City DCED staff said the city issued requests for proposals for 540 Hamilton and the Toy Factory, detailed partner roles for the Allentown Works workforce program, and reported the city was not awarded a Federal Home Loan Bank grant and is revising and resubmitting its application amid rising domestic-content costs.

DCED staff provided committee members with an update on redevelopment requests for proposals, partner enrollment for a workforce program and recent challenges pursuing federal housing-rehab funding.

Miss Schistler, speaking for DCED, said a recent news article mischaracterized the citys process for two redevelopment sites, clarifying "we did not accept bids. We were accepting proposals, which is a totally different process." She identified the sites as 540 Hamilton and the Toy Factory, said proposals were distributed widely (including community-based organizations) and explained that submissions are received through PENBID with a RACA board subset performing qualitative reviews before narrowing candidates.

On workforce efforts, Miss Schistler said the Allentown Works initiative has partner organizations ready to provide training and referral pathways. She listed partner roles including day-care support (Resurrected Life), transportation partners such as Community Bike Works and Via, workplace training with LCCC, the workforce board and labor unions, and outreach partners including Century Promise. She told a public commenter the staff will circulate an enrollment process by mid-to-late next quarter.
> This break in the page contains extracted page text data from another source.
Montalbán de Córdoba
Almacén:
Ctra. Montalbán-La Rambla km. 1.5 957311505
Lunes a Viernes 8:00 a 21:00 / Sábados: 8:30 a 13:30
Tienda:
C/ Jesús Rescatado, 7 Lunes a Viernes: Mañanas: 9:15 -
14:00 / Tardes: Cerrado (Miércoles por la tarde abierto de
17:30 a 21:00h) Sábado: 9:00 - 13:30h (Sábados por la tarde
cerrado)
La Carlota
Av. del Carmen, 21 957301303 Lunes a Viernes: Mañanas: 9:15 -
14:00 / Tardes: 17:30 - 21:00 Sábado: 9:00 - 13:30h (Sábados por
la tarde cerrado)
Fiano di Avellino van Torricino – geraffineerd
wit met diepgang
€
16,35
Miss Schistler also described a recent funding setback: the city was not awarded a Federal Home Loan Bank of Pittsburgh grant intended to rehab 10 homes for owner-occupancy conversions. She said the application process required proof of donated properties under a new interpretation of the scoring criteria and that the city is preparing a revised resubmission. She further warned that expanded domestic-content requirements (described in the meeting as a 10% U.S.-made materials rule extended in 2022) have raised estimates on a separate funeral-home rehabilitation by roughly $180,000, creating procurement and cost challenges for federally funded rehabs.

Committee members requested a future update from the Downtown Allentown Association on ambassador programming; DCED said it would invite DAA leadership and the mayor to report back. The chair closed the meeting after a final public comment.